Biography: Dr. Zunlei Feng is an Associate Professor and Ph.D. Supervisor at Zhejiang University. His primary research interests encompass Artificial Intelligence, AI in Medicine, Computational Pathology for Intelligent Diagnosis and Therapy, and Multi-Omics Data Integration. In the past five years, he has authored over 100 research papers, with more than 60 published in top-tier international journals and conference proceedings. His work has been recognized with awards including the Best Paper Award at the IEEE VCIP conference. Dr. Feng has actively served the academic community as a Co-Chair for the 16th and 17th ICGIP International Conferences. Furthermore, he has led teams to achieve more than ten champion and runner-up awards in international AI competitions. The intelligent pathology diagnostic systems developed under his leadership have been successfully translated into clinical practice and deployed in multiple medical institutions.
Multimodal AI for Knowledge-Enhanced Computational Pathology
Lequan Yu
The University of Hong Kong
Abstract: Computational pathology is transforming diagnostic practice by leveraging artificial intelligence to extract clinically relevant insights from Whole Slide Images (WSIs). The integration of multimodal AI offers new opportunities for building interpretable, accurate, and scalable diagnostic tools. In this talk, I will present our recent advances that demonstrate how incorporating domain knowledge and biological context can significantly enhance histopathological analysis. We will first introduce a knowledge-guided framework that integrates expert-derived knowledge into AI models, enabling more generalizable and clinically meaningful predictions across diverse cancer tasks. We then showcases a strategy for inferring cellular-level phenotypes directly from histology images, providing a cost-effective alternative to spatial transcriptomics for characterizing the tumor microenvironment and predicting patient outcomes. Together, these works reflect a shift toward more human-aligned, knowledge grounded AI systems for computational pathology.
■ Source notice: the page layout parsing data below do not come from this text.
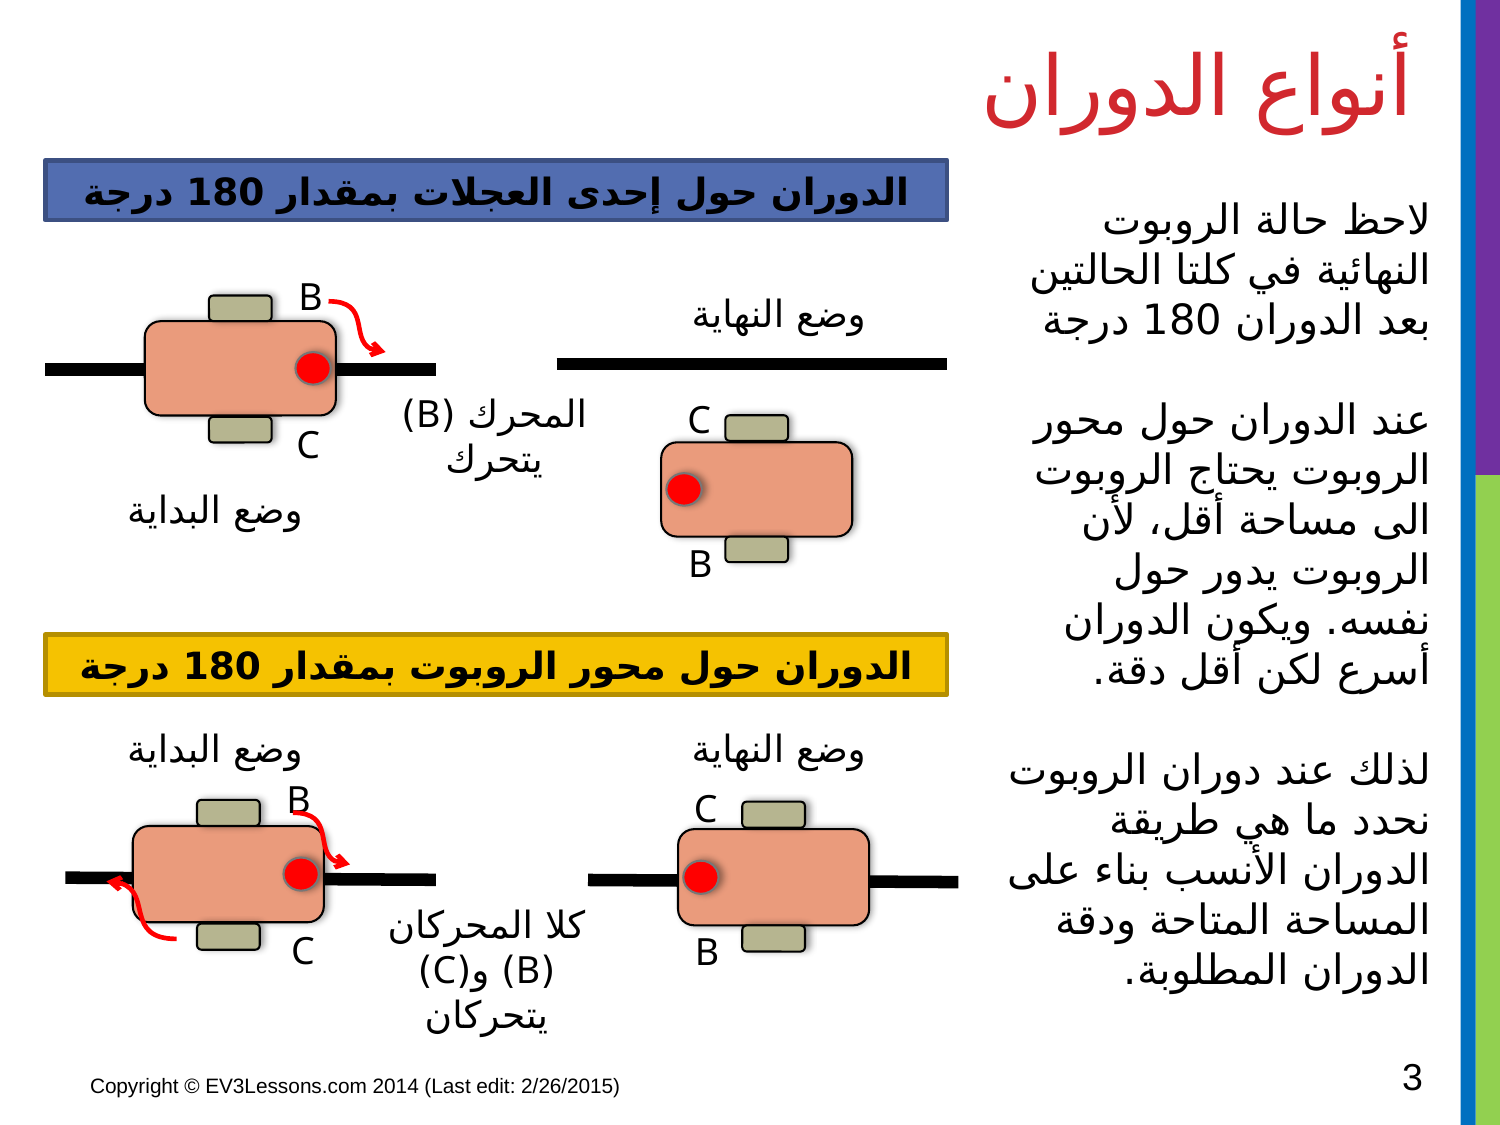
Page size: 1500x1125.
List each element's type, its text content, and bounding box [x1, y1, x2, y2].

title أنواع الدوران [75, 25, 1428, 145]
footer Copyright © EV3Lessons.com 2014 (Last edit: 2/26/2015) [75, 1065, 638, 1112]
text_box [587, 879, 654, 883]
text_box وضع النهاية [638, 282, 920, 343]
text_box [105, 768, 351, 982]
text_box وضع النهاية [638, 717, 919, 778]
slide_number 3 [1387, 1045, 1491, 1106]
text_box كلا المحركان (B) و(C) يتحركان [346, 893, 627, 1044]
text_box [648, 388, 853, 594]
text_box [144, 265, 387, 475]
text_box المحرك (B) يتحرك [384, 382, 604, 488]
text_box وضع البداية [74, 478, 356, 539]
text_box الدوران حول إحدى العجلات بمقدار 180 درجة [43, 158, 949, 222]
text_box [877, 879, 959, 883]
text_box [655, 777, 870, 982]
text_box الدوران حول محور الروبوت بمقدار 180 درجة [43, 632, 949, 697]
text_box لاحظ حالة الروبوت النهائية في كلتا الحالتين بعد الدوران 180 درجة عند الدوران حول محور الروبوت يحتاج الروبوت الى مساحة أقل، لأن الروبوت يدور حول نفسه. ويكون الدوران أسرع لكن أقل دقة. لذلك عند دوران الروبوت نحدد ما هي طريقة الدوران الأنسب بناء على المساحة المتاحة ودقة الدوران المطلوبة. [986, 185, 1447, 1001]
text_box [64, 877, 104, 881]
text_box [360, 877, 437, 881]
text_box وضع البداية [74, 717, 356, 778]
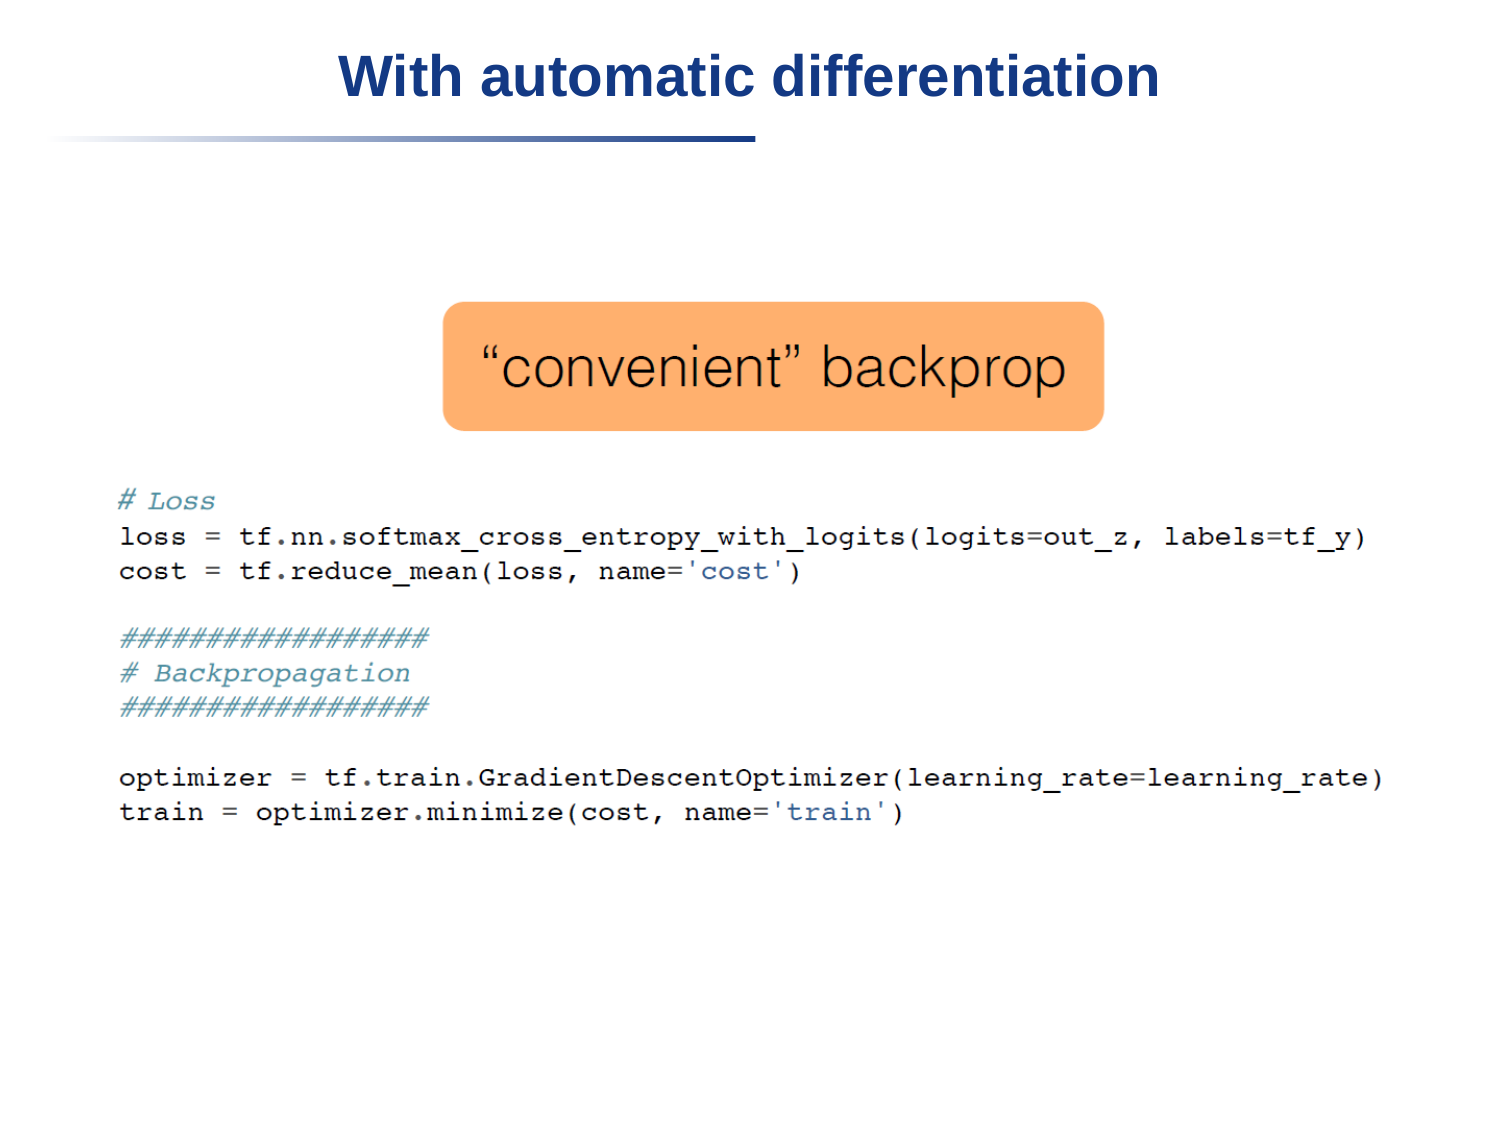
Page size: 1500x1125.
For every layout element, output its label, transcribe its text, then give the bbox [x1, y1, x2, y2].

title With automatic differentiation [0, 29, 1500, 143]
picture [89, 235, 1411, 890]
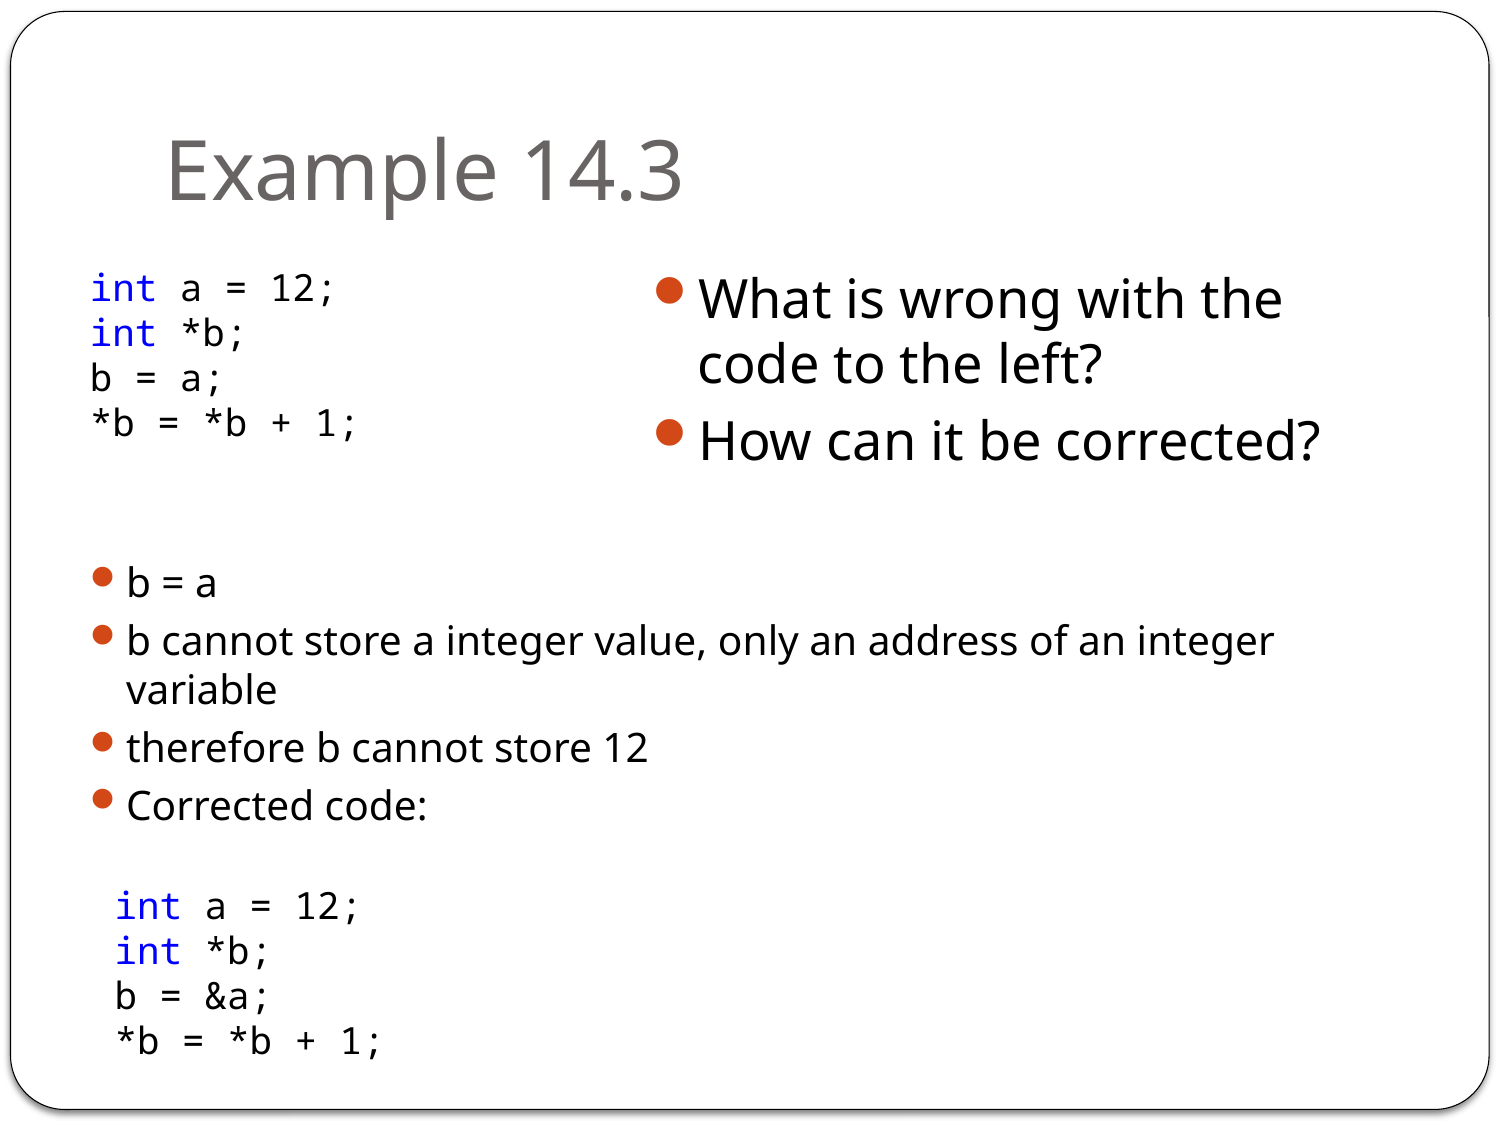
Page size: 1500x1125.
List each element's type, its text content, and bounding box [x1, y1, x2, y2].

text_box int a = 12; int *b; b = a; *b = *b + 1; [74, 256, 825, 452]
title Example 14.3 [150, 45, 1425, 233]
list What is wrong with the code to the left? How can it be corrected? [637, 256, 1425, 563]
text_box b = a b cannot store a integer value, only an address of an integer variable therefore b cannot store 12 Corrected code: [74, 549, 1413, 838]
text_box int a = 12; int *b; b = &a; *b = *b + 1; [99, 874, 850, 1070]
Biography: Dr. Lequan Yu is an Assistant Professor at School of Computing and Data Science, The University of Hong Kong, and a former postdoctoral fellow at Stanford University. He received his Ph.D. and B.Eng. from The Chinese University of Hong Kong and Zhejiang University, respectively. His research focuses on medical AI, multimodal learning, and precision oncology. He has published over 100 papers, including Nature Communications, npj Digital Medicine, Cell Gemonics, and TPAMI, with 22,000+ Google Scholar citations. Dr. Yu was ranked by Clarivate Analytics in the top 1% of the citation list in 2023-2025 and won the MICCAI 2023&2024 Young Scientist Publication Impact Award Runner-Up. He serves as the Associated Editor of npj Digital Medicine, the Guest Associated Editor of TMI, and the Area Chair of NeurIPS, ICLR, CVPR, AAAI, and MICCAI.